Input data: Begin
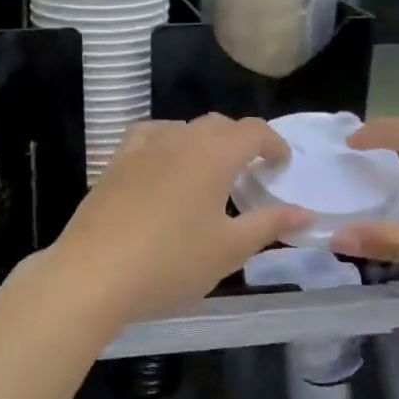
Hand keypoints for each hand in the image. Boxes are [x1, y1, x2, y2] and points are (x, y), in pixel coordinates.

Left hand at [45, 115, 309, 329]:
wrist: (94, 273)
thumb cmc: (171, 261)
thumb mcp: (229, 249)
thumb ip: (269, 225)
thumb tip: (304, 213)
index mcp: (213, 153)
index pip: (253, 131)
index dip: (273, 143)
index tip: (281, 164)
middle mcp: (178, 139)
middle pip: (217, 125)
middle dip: (239, 141)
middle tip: (250, 171)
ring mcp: (141, 148)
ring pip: (181, 129)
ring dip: (202, 141)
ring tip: (208, 171)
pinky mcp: (113, 163)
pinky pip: (148, 138)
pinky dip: (166, 145)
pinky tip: (162, 168)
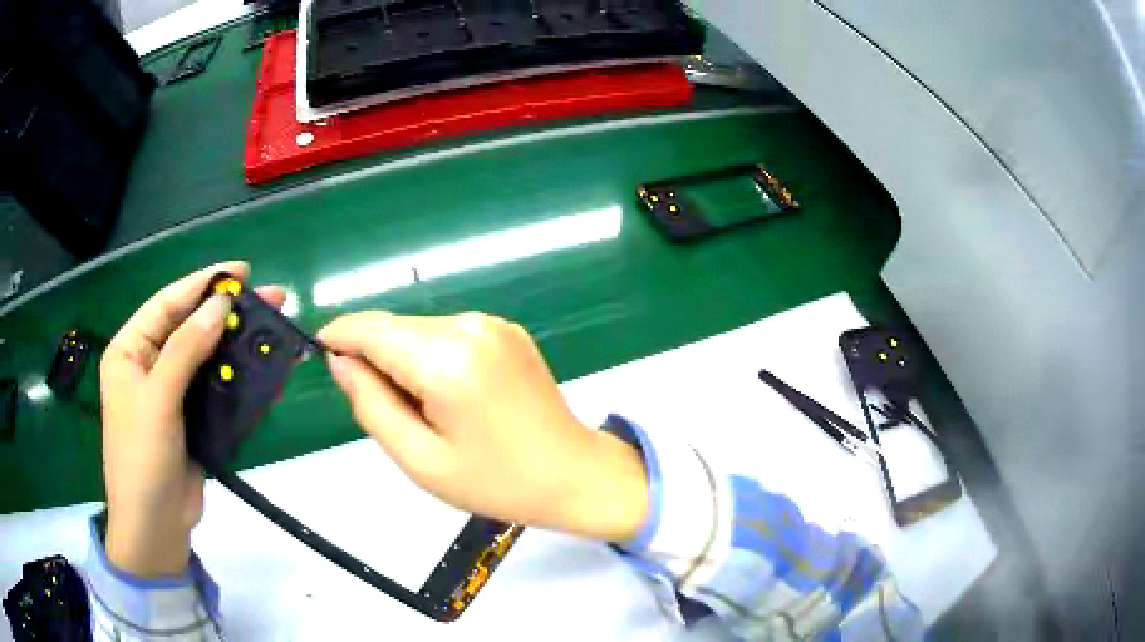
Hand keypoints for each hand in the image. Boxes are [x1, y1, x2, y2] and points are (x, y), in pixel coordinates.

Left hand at [100, 262, 283, 576]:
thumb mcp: (158, 399)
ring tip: (272, 330)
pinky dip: (239, 380)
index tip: (242, 271)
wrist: (155, 527)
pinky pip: (217, 389)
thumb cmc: (142, 459)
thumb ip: (186, 349)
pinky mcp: (192, 419)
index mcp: (130, 350)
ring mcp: (172, 394)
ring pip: (207, 358)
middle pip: (191, 327)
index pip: (167, 304)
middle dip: (227, 313)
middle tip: (270, 298)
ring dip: (238, 345)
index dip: (203, 285)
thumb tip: (221, 305)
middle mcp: (149, 365)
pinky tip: (264, 372)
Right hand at [318, 312, 648, 541]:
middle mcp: (469, 327)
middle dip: (374, 358)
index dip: (339, 337)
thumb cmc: (496, 482)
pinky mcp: (507, 330)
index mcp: (447, 360)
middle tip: (387, 411)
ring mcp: (492, 324)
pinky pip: (448, 334)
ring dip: (404, 359)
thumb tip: (340, 362)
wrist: (573, 474)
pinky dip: (432, 357)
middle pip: (395, 328)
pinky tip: (450, 396)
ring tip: (425, 411)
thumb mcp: (420, 460)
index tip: (321, 354)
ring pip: (419, 330)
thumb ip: (371, 405)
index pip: (372, 330)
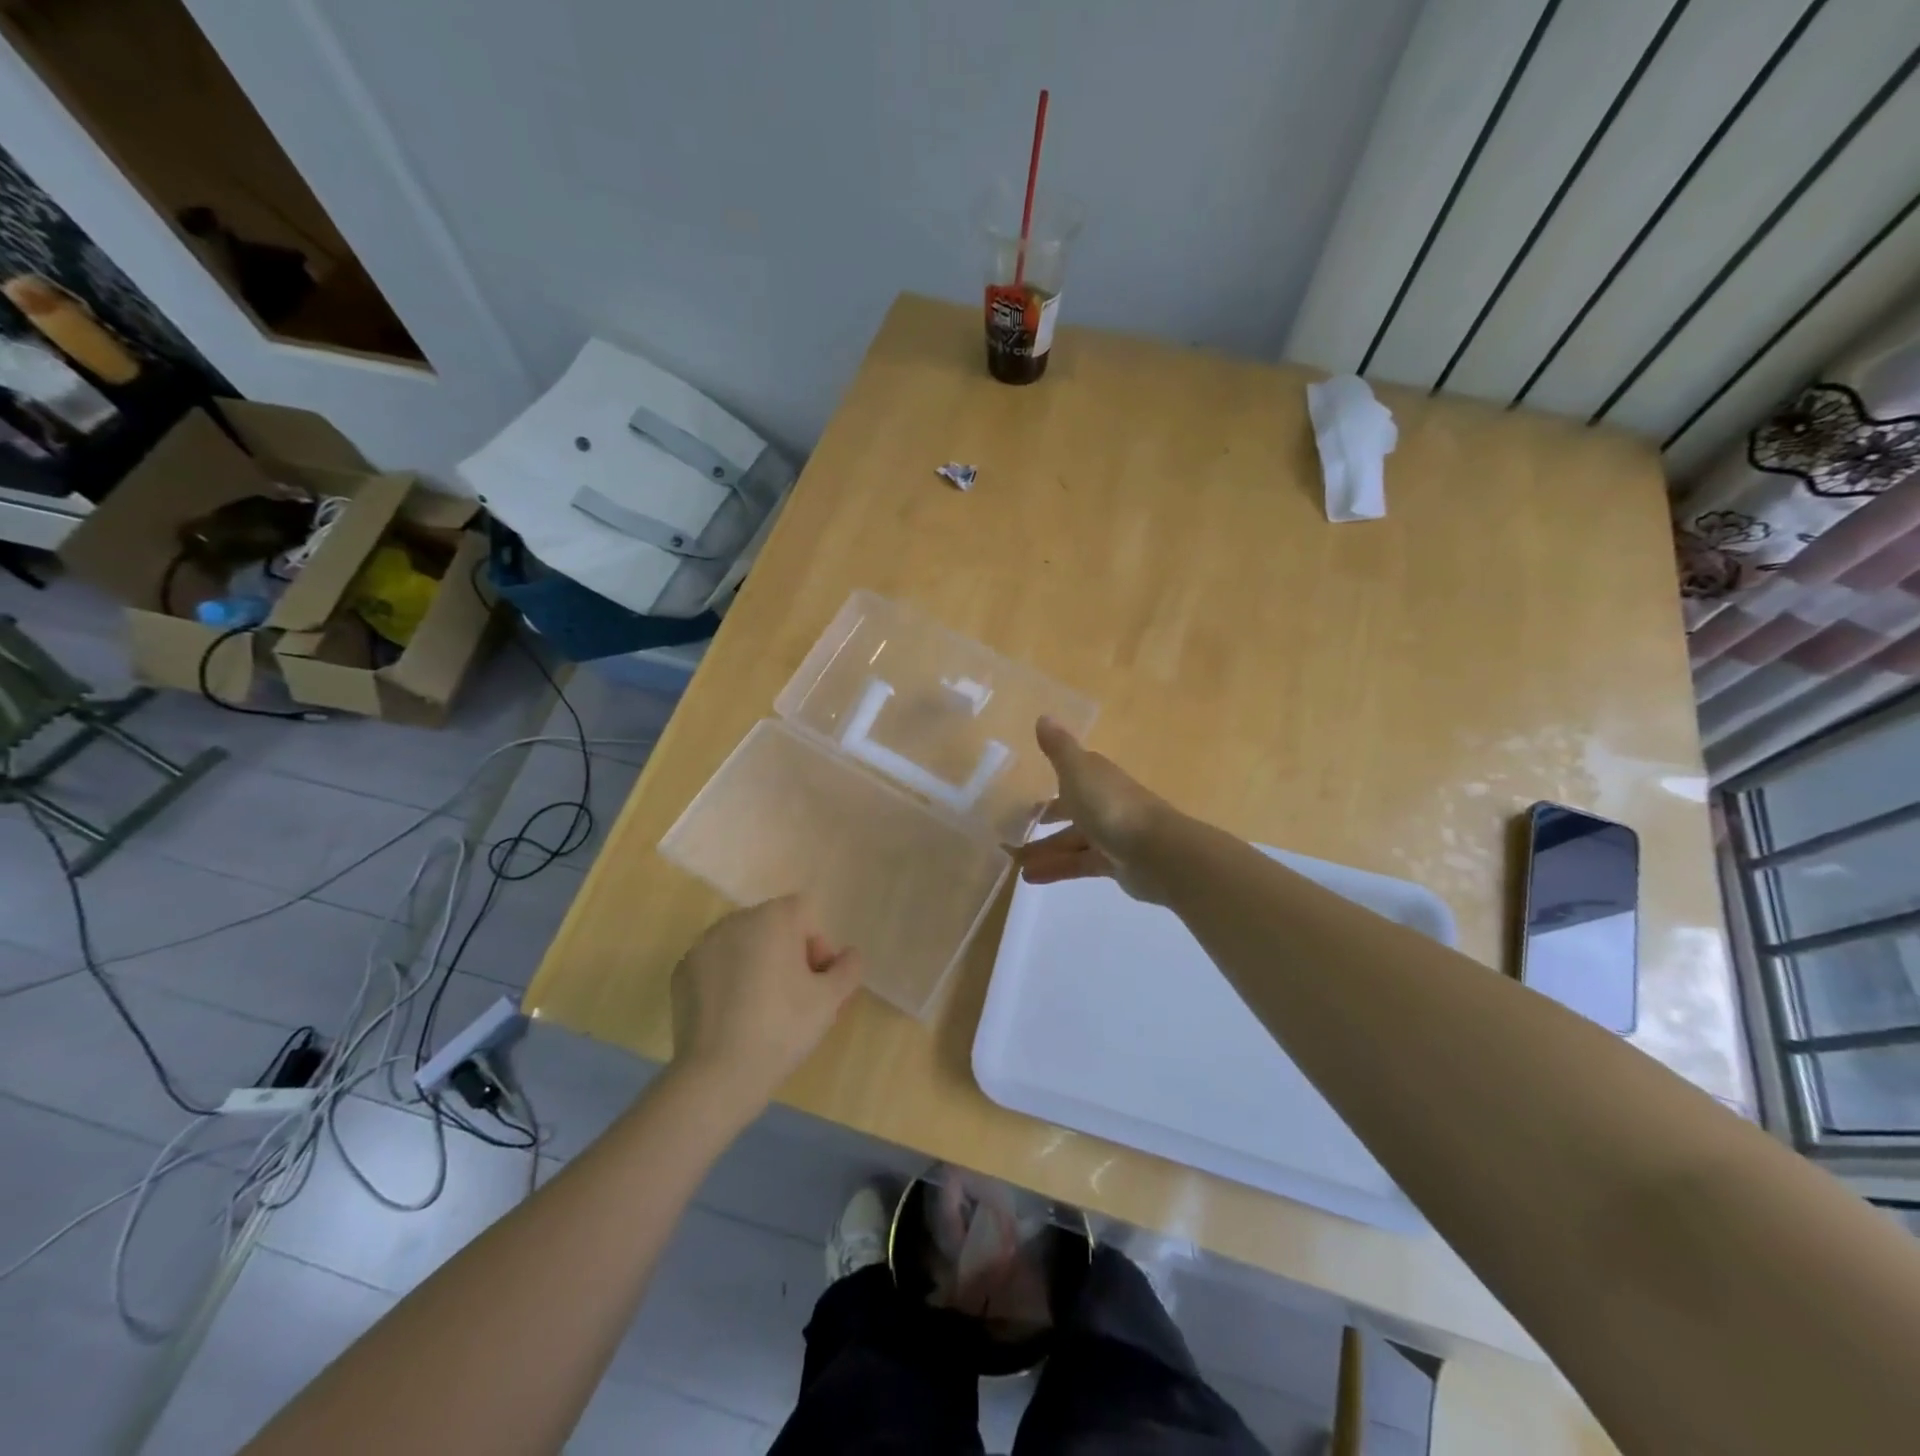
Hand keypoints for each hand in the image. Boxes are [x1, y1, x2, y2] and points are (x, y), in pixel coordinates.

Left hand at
Input data: End
■ Assignment ■
Leaving out the pictures, repeat the data above exactly.

■ Answer space ■
Hand keypoints for each hand in the image. Boxes are [x1, y1, x2, y2] and points are (x, y), in pixel coordinates.

Left hand at [45, 115, 309, 329]:
wrist: (94, 273)
thumb cmc: (171, 261)
thumb mcp: (229, 249)
thumb ip: (269, 225)
thumb tip: (304, 213)
index mcp: (213, 153)
index pip: (253, 131)
index dip: (273, 143)
index tip: (281, 164)
middle mcp: (178, 139)
middle pip: (217, 125)
middle dip: (239, 141)
middle tip: (250, 171)
ring mcp: (141, 148)
ring pip: (181, 129)
ring dip: (202, 141)
ring tip: (208, 171)
pinky mcp: (113, 163)
pinky pip: (148, 138)
pinky dip: (166, 145)
pinky tip: (162, 168)
Hand keypoints for each hand in the image. Boxes are [x1, y1, x2, y2] and points are (x, y), in pixel coordinates.

Left hand at [100, 262, 283, 576]:
thumb mcp: (158, 399)
ring tip: (272, 330)
pinky dip: (239, 380)
index tip: (242, 271)
wrist: (155, 527)
pinky pip: (217, 389)
thumb cmc: (142, 459)
thumb ip: (186, 349)
pinky mcp: (192, 419)
index mcp: (130, 350)
ring mcp: (172, 394)
ring pip: (207, 358)
middle pip: (191, 327)
index pip: (167, 304)
middle dip: (227, 313)
middle tip: (270, 298)
ring dip: (238, 345)
index dip: (203, 285)
thumb tip: (221, 305)
middle mcp: (149, 365)
pinky tip: (264, 372)
Right hand at [318, 312, 648, 541]:
middle mcp: (469, 327)
middle dip: (374, 358)
index dip: (339, 337)
thumb cmc: (496, 482)
pinky mcp: (507, 330)
index mcp: (447, 360)
middle tip: (387, 411)
ring mcp: (492, 324)
pinky pip: (448, 334)
ring dip: (404, 359)
thumb tip: (340, 362)
wrist: (573, 474)
pinky dip: (432, 357)
middle pip: (395, 328)
pinky tip: (450, 396)
ring tip: (425, 411)
thumb mcp: (420, 460)
index tip: (321, 354)
ring pip: (419, 330)
thumb ip: (371, 405)
index pip: (372, 330)
Hand keypoints for each hand in the image. Boxes are [x1, y1, x2, y2] and points are (x, y), in pixel coordinates.

Left hand at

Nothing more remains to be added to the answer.